The Security Council designers created the veto power so that any of the five permanent members could reject a Council resolution, so in that way it is programmed to fail when a great power really wants to do something that the international community generally condemns.
In the case of the Iraq invasion, the US didn’t veto a resolution, but rather sought authorisation that it did not get. The UN, if you go by the idea of collective security, should have responded by defending Iraq against this unlawful use of force.
The invasion proved a humanitarian disaster with the loss of more than 400,000 lives, and many believe that it led to the emergence of the terrorist Islamic State.
3. Refugee crises
The UN brokered the 1951 Refugee Convention to address the plight of people displaced in Europe due to World War II; years later, the 1967 Protocol removed time and geographical restrictions so that the Convention can now apply universally (although many countries in Asia have refused to sign it, owing in part to its Eurocentric origins).
Despite these treaties, and the work of the UN High Commission for Refugees, there is somewhere between 30 and 40 million refugees, many of them, such as many Palestinians, living for decades outside their homelands. This is in addition to more than 40 million people displaced within their own countries.
While for a long time refugee numbers were reducing, in recent years, particularly driven by the Syrian conflict, there have been increases in the number of people being displaced.
During the COVID-19 crisis, boatloads of Rohingya refugees were turned away by port after port. This tragedy has echoes of pre-World War II when ships of Jewish refugees fleeing Nazi Germany were refused entry by multiple countries.
And as a catastrophe of a different kind looms, there is no international framework in place for responding to people who will be displaced by rising seas and other effects of climate change.
4. Conflicts without end
Across the world, there is a shopping list of unresolved civil conflicts and disputed territories.
Palestine and Kashmir are two of the longest-running failures of the UN to resolve disputed lands. More recent, ongoing conflicts include the civil wars in Syria and Yemen.
The common denominator of unresolved conflicts is either division among the great powers, or a lack of international interest due to the geopolitical stakes not being sufficiently high. For instance, the inaction during the Rwandan civil war in the 1990s was not due to a division among great powers, but rather a lack of political will to engage.
In Syria, by contrast, Russia and the US have opposing interests and back opposing sides: Russia backs the government of the Syrian dictator Bashar al-Assad, whereas the US does not.
5. Acting like it’s 1945
The UN is increasingly out of step with the reality of geopolitics today.
The permanent members of the Security Council reflect the division of power internationally at the end of World War II. The continuing exclusion of Germany, Japan, and rising powers such as India and Indonesia, reflects the failure to reflect the changing balance of power.
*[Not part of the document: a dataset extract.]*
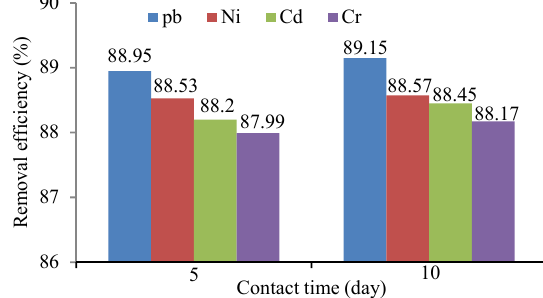
Fig. 3. Duckweed efficiency in combined heavy metal removal at concentration of 10 mg/l (duckweed weigh: 1.2 g)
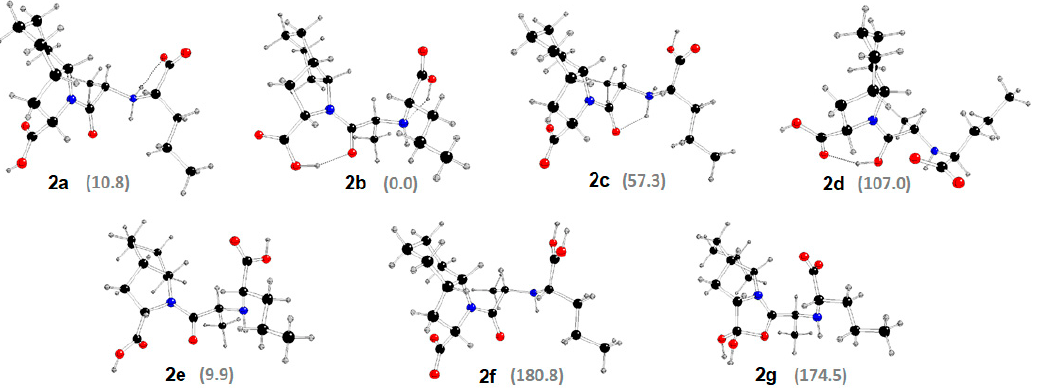
Figure 3. Optimized geometry of L -proline, structure 1a, b and c with corresponding relative Gibbs free energies at 298 K (in kJ/mol) in parentheses ( C —black, N —blue, O – red, H —grey).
Also, bodies such as the IMF and the World Bank, which are part of the UN system, continue to be dominated by the West. In response, China has created potential rival institutions such as the Asian Infrastructure Investment Bank.
Western domination of UN institutions undermines their credibility. However, a more fundamental problem is that institutions designed in 1945 are a poor fit with the systemic global challenges – of which climate change is foremost – that we face today.